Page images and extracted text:
------------------------
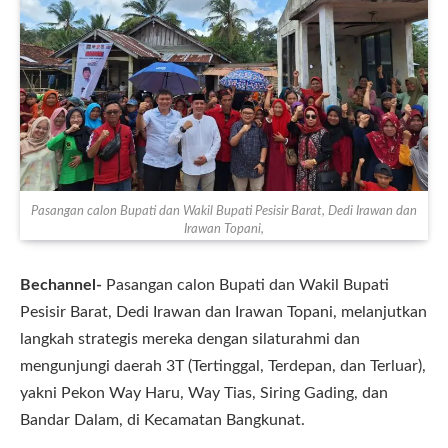
Pasangan calon Bupati dan Wakil Bupati Pesisir Barat, Dedi Irawan dan
Irawan Topani,
Bechannel-
Pasangan calon Bupati dan Wakil Bupati
Pesisir Barat, Dedi Irawan dan Irawan Topani, melanjutkan
langkah strategis mereka dengan silaturahmi dan
mengunjungi daerah 3T (Tertinggal, Terdepan, dan Terluar),
yakni Pekon Way Haru, Way Tias, Siring Gading, dan
Bandar Dalam, di Kecamatan Bangkunat.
------------------------
> _Work item_:
Please rewrite the part of the records that opens at their start and closes with the line containing "yakni Pekon Way", changing "mengunjungi" to "mendatangi" and keeping everything else the same. Leave the pictures out of your answer.

> _Reply to the exercise_:
Pasangan calon Bupati dan Wakil Bupati Pesisir Barat, Dedi Irawan dan
Irawan Topani,
Bechannel-
Pasangan calon Bupati dan Wakil Bupati
Pesisir Barat, Dedi Irawan dan Irawan Topani, melanjutkan
langkah strategis mereka dengan silaturahmi dan
mendatangi daerah 3T (Tertinggal, Terdepan, dan Terluar),
yakni Pekon Way Haru, Way Tias, Siring Gading, dan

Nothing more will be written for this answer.